Due stopgap contrapposti sono crollati in Aula e lo Stato federale Usa si è fermato. Per i repubblicani è solo tattica, per i democratici l’occasione di issare la bandiera della sanità. “È il momento di combattere”, ripetono, trasformando lo shutdown - il blocco delle attività federali per mancanza di fondi iniziato alla mezzanotte del 1° ottobre - in un terreno di battaglia politica.

Al centro del braccio di ferro c’è la richiesta dem di estendere i sussidi dell’Affordable Care Act che scadono a fine anno e invertire i tagli al Medicaid varati in estate.
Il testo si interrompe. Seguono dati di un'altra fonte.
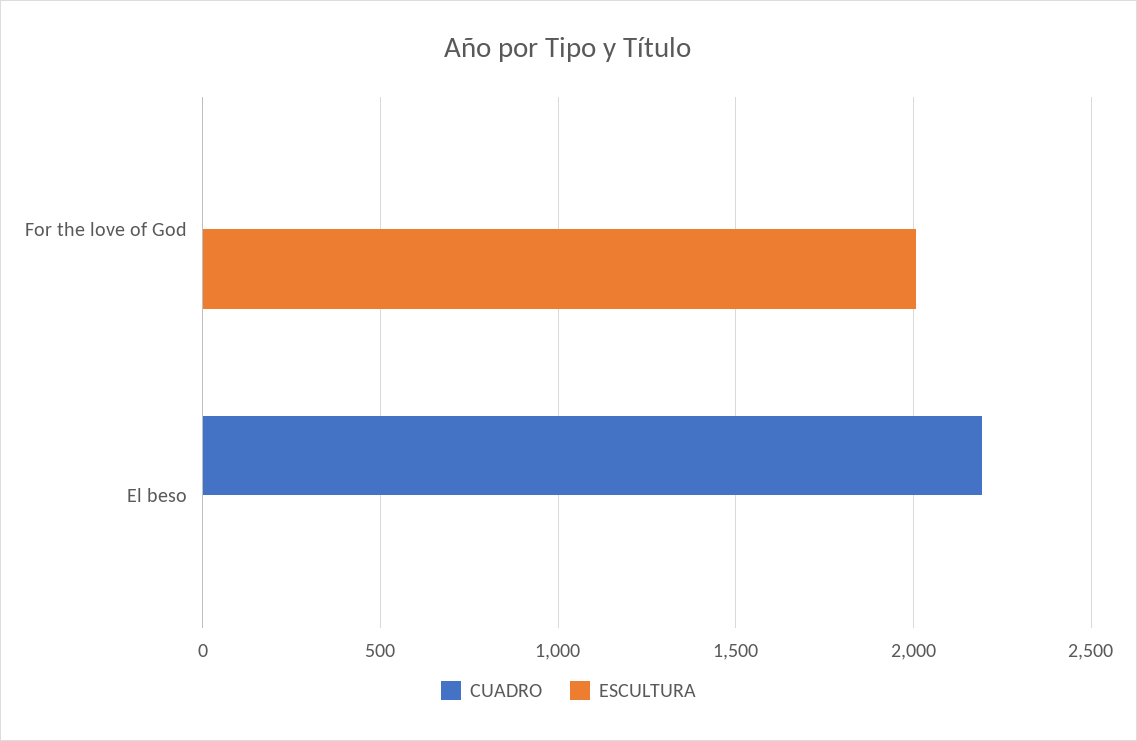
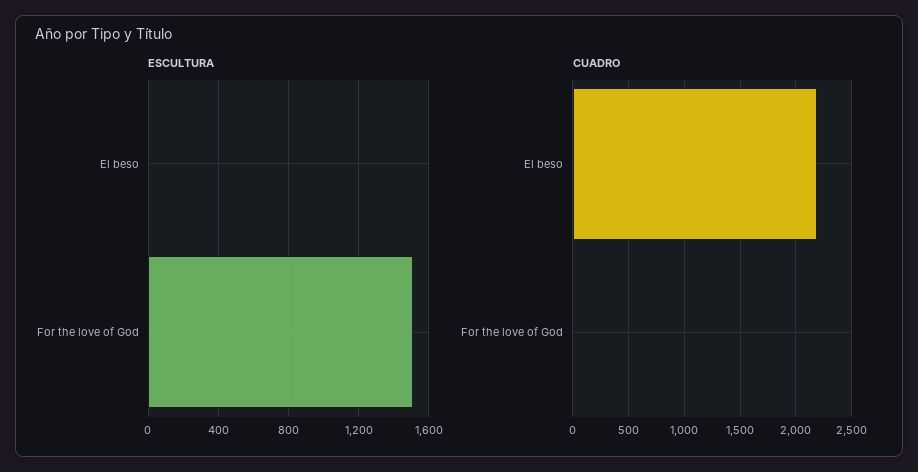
  {
    "CUADRO": {
      "For the love of God": 0,
      "El beso": 2200
    },
    "ESCULTURA": {
-     "For the love of God": 2000,
+     "For the love of God": 1500,
      "El beso": 0
    }
  }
I repubblicani offrono una clean continuing resolution, la “pezza” che proroga i fondi allo status quo, senza però concessioni di merito. Nelle votazioni a cavallo della mezzanotte ogni campo ha affossato il testo dell’altro: 55–45 contro il piano G.O.P. (sotto i 60 voti necessari per superare l’ostruzionismo) e 47–53 contro il disegno dem che legava la riapertura alle misure sanitarie. È la ripetizione di un copione: nuovi voti, stessi esiti e la promessa repubblicana di ripetere la scena ogni giorno.
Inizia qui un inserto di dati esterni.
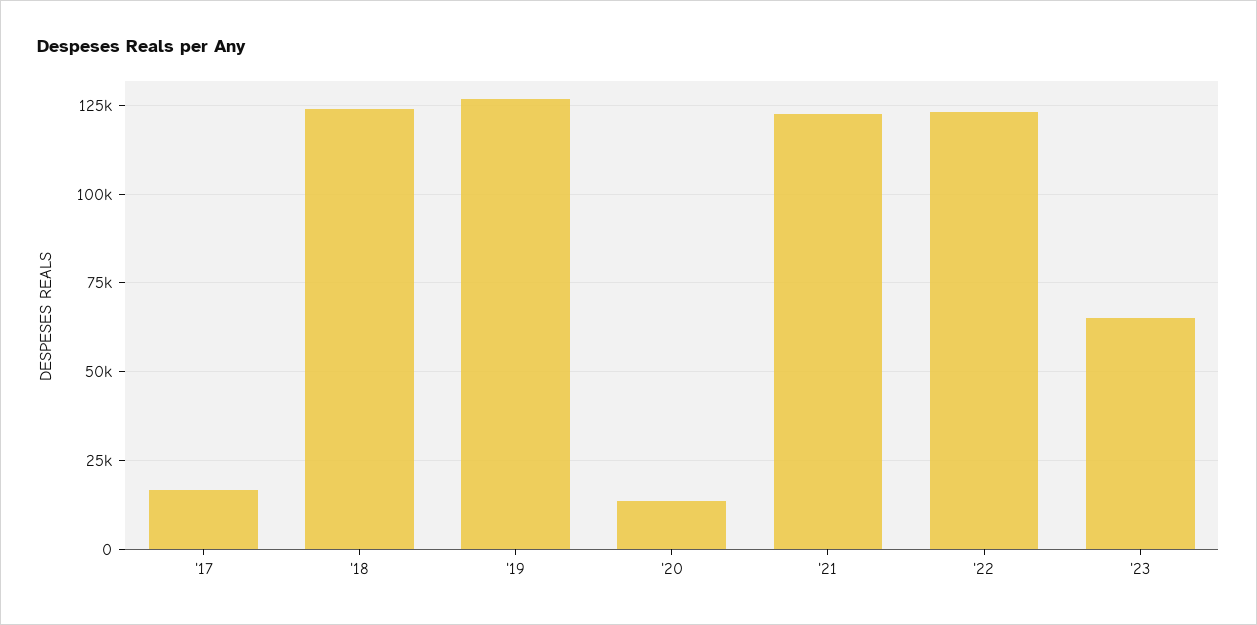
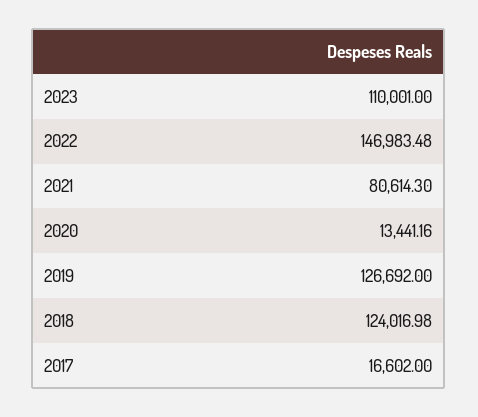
  {
    "'17": 16602,
    "'18": 124016.98,
    "'19": 126692,
    "'20": 13441.16,
-   "'21": 122500,
+   "'21": 80614.3,
-   "'22": 122500,
+   "'22": 146983.48,
-   "'23": 65000
+   "'23": 110001
  }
Dalla Casa Bianca, il vicepresidente JD Vance ha precisato che i repubblicani sarebbero pronti a trattare l’estensione dei sussidi sanitari “anche subito”, ma solo dopo la fine dello shutdown. Al Congresso, lo speaker Mike Johnson ha evocato centinaia di migliaia di furlough immediati (i congedi obbligatori non retribuiti imposti ai dipendenti federali durante lo shutdown), mentre il capogruppo al Senato John Thune ha accusato i democratici di aver cercato lo scontro. Chuck Schumer ha ribattuto che il blocco nasce dal rifiuto repubblicano di proteggere l’assistenza sanitaria e ha definito “ricatto” le minacce di licenziamenti di massa.